*** Source information Section Begins ***
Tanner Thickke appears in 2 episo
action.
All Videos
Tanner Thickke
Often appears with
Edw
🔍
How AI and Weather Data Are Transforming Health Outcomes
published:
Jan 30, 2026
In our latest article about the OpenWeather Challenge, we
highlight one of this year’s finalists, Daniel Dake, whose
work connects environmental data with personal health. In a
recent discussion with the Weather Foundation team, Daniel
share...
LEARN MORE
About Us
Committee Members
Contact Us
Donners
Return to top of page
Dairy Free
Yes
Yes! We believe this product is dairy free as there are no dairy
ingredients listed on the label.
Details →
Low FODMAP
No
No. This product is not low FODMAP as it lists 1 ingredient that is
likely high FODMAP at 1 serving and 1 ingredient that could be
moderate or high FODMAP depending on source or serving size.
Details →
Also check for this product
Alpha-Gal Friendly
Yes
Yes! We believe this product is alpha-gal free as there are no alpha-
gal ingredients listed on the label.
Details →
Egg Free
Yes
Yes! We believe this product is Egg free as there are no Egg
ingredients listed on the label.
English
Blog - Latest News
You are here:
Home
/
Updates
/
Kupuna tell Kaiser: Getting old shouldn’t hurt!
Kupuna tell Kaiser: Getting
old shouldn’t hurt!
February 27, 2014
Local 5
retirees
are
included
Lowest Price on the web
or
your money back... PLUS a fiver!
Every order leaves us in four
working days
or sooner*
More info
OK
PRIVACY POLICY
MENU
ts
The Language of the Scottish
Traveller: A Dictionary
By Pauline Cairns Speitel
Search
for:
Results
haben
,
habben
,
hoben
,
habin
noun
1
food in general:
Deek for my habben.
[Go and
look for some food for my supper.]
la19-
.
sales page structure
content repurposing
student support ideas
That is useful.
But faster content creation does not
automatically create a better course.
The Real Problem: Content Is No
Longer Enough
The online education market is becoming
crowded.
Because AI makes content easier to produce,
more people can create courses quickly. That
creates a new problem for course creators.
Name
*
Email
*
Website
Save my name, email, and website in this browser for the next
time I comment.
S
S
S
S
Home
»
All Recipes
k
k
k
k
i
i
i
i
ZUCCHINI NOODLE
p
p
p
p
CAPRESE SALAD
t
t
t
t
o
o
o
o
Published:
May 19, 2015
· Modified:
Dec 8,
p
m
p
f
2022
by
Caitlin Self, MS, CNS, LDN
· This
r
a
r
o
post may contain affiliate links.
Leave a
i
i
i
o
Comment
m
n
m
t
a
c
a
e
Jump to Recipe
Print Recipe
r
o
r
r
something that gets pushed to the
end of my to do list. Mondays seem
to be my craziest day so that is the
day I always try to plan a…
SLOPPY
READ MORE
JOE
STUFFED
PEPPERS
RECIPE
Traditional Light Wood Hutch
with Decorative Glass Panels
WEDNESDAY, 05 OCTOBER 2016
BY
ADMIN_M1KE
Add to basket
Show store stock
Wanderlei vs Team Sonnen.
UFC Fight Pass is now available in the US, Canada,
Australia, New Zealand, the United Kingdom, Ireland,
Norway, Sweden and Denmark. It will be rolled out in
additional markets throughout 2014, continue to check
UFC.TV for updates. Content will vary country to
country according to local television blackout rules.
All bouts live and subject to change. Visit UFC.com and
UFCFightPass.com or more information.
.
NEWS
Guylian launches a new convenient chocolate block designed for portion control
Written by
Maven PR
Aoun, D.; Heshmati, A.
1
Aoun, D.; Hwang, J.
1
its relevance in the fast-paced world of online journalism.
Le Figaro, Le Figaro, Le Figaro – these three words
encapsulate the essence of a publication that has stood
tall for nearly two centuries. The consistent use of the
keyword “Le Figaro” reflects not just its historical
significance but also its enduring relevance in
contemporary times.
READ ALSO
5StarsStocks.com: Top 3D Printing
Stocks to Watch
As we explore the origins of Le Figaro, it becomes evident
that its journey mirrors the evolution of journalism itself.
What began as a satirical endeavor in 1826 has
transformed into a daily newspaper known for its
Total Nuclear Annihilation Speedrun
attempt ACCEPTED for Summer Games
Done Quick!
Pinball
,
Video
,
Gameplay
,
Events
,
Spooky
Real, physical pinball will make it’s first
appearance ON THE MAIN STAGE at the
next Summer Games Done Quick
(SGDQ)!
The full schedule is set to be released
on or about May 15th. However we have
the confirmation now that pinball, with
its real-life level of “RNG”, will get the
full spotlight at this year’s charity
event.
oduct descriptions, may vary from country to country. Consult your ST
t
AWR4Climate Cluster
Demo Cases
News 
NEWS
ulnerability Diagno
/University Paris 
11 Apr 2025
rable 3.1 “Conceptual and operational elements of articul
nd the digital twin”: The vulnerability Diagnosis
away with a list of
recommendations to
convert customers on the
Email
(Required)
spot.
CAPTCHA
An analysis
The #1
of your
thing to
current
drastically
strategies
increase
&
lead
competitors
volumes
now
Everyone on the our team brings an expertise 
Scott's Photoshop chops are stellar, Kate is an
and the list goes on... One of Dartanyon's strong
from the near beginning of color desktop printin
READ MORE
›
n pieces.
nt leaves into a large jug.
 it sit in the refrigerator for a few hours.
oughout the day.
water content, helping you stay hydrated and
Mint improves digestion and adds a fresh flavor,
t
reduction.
*** Source information Section Ends ***
=== What you are asked to do ===
List each line in the entries above that contains the word "Thickke", counting only matches with the same capitalization.

=== Task solution ===
Tanner Thickke appears in 2 episo
Tanner Thickke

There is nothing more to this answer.